The project has as main aim to develop active control of sound (ACS) systems to improve the sound climate in buildings by utilizing ElectroMechanical Film (EMF) technology. The main objectives of the project are:

1. Demonstrate a major breakthrough in the development of active control of sound (ACS) systems for buildings.

2. Investigate, design and develop four generic active actuators and combine to traditional building elements.

General information: Objectives and content Quality and comfort of private and public buildings is – to a considerable extent – assessed by the acoustic climate inside the building. Disturbing noise comes through windows, doors and lightweight internal walls with poor sound insulation capacity, especially at low frequencies. Disturbing reverberation and reflections are often present in public buildings with large areas of hard walls and ceilings, but also in private living rooms reverberation and reflections can severely prevent good music listening conditions. The increase of sound insulation of walls, windows and doors is essential in increasing the quality of the acoustic environment. Traditionally this is done by increasing the thickness and weight of walls and door panels, increasing the absorption material inside double leaf partitions and increasing the number of glazing layers of windows. However, these add weight and cost of building elements and make the construction complicated.

The main industrial objective of the research is to demonstrate a major breakthrough in the development of active control of sound (ACS) systems for buildings. They can increase the comfort and reduce the thickness, weight and cost of building elements. This can be achieved by using high efficient flat film actuators as anti-noise sources. The technical innovation, ElectroMechanical Film (EMF) can be used as an acoustic source. The actuators made of EMF are very thin, weigh very little, are mass-producible and thus cheap. They can be placed on all desired places on walls and ceilings and inside double leaf partitions. In existing buildings noise reduction using ACS can be more efficient and extended to higher frequencies. In future buildings light-weight panels on which the EMF actuators are fixed can have acoustic transmission loss as high as the transmission loss of existing high-weight panels. The easy integration of low-cost EMF-actuators in ACS system can make the ASC systems extremely feasible in the control of low frequency noise in buildings. The main drawback with older ANC systems have been that they have not been compatible with mass-production and the price of the systems have been high.

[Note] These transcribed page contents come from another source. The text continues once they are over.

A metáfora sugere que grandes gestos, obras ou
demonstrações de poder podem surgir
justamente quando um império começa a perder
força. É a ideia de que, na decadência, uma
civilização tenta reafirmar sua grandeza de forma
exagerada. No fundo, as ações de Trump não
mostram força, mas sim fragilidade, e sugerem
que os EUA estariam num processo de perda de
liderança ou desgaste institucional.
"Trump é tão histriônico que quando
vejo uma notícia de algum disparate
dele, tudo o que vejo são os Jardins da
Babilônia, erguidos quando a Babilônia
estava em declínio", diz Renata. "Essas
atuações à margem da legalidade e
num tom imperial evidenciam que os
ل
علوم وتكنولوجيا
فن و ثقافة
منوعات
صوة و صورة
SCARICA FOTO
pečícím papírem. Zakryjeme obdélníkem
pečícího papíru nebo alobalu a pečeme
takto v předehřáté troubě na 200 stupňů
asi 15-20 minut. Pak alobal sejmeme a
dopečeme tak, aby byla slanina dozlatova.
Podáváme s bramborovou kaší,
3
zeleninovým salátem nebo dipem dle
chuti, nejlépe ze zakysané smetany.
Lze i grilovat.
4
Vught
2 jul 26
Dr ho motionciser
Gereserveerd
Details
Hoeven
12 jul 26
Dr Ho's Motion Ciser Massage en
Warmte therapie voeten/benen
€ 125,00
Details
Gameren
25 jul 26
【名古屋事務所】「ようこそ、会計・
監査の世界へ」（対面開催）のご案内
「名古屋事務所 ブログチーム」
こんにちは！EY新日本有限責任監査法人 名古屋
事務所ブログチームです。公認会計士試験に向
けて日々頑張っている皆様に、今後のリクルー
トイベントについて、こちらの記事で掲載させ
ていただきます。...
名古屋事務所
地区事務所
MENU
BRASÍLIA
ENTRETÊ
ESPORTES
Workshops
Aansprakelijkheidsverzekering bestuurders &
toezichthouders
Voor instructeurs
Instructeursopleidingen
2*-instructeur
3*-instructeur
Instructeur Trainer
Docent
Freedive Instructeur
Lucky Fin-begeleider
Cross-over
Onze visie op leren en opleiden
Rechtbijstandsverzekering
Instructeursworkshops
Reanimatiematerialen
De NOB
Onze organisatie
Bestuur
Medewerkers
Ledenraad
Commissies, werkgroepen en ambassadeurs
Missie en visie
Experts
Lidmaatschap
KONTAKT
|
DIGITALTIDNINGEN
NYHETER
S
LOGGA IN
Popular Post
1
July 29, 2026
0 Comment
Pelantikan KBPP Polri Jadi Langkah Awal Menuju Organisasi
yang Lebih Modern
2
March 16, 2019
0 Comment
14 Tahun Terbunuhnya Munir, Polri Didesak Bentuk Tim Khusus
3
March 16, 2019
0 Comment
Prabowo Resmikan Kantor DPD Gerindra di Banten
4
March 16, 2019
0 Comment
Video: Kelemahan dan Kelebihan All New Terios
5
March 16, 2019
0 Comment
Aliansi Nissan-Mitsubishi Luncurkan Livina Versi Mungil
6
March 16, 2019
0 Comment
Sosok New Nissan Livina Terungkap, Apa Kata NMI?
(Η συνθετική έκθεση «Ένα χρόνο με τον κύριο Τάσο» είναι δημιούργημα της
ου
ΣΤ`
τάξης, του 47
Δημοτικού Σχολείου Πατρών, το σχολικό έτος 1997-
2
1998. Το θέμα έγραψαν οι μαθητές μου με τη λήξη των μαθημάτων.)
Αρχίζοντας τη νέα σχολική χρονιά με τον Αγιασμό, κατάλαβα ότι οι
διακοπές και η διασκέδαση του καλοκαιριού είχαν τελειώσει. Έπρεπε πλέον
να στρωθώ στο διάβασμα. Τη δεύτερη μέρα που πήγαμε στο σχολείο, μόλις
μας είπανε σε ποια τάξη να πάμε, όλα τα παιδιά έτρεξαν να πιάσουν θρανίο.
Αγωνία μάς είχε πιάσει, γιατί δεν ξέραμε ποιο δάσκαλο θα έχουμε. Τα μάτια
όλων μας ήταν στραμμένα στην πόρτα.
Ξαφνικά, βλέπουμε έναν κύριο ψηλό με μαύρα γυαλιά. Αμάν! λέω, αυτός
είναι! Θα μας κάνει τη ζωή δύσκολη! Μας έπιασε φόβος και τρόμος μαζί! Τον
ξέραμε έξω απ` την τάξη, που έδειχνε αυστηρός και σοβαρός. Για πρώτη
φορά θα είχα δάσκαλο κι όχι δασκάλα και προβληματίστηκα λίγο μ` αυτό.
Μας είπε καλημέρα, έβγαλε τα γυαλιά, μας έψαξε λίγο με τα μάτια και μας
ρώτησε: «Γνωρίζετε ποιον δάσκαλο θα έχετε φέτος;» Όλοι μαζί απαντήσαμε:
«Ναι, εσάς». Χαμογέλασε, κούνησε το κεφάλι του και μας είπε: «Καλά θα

The technical objectives of the research are to investigate, design and develop four generic active actuators and combine them to traditional building elements to form three prototypes. The first prototype is an active absorbing EMF element combined to a traditional thin passive absorbing element. With this kind of combined active/passive elements the absorption coefficient of thin layers at low frequencies can be as high as of very thick and heavy passive materials. Furthermore, with active elements we can change absorption coefficient electrically and create even delay effects for optimising the acoustic environment for comfort. The second prototype is a light-weight active sound insulating panel based on EMF-technology. It can be utilised for the sound insulation increase of nontransparent boundaries, such as doors and light-weight internal walls. The sound insulation increase using active elements is expected to be several (even tens) of decibels at low frequencies without excessive addition of weight. The third prototype is the most ingenious one, because it will be designed for transparent boundary applications, such as increasing the sound insulation capacity of windows. It is based on the idea that passive shutter blind elements can be made of active EMF-material and these actuators can produce the needed anti sound between the double glazing window. It may even prove feasible to use them as anti noise sources for open windows. The demonstrations of effective ACS systems in buildings will disseminate the technique also to other sectors, for instance, to household appliance noise control and even to industrial machinery noise control.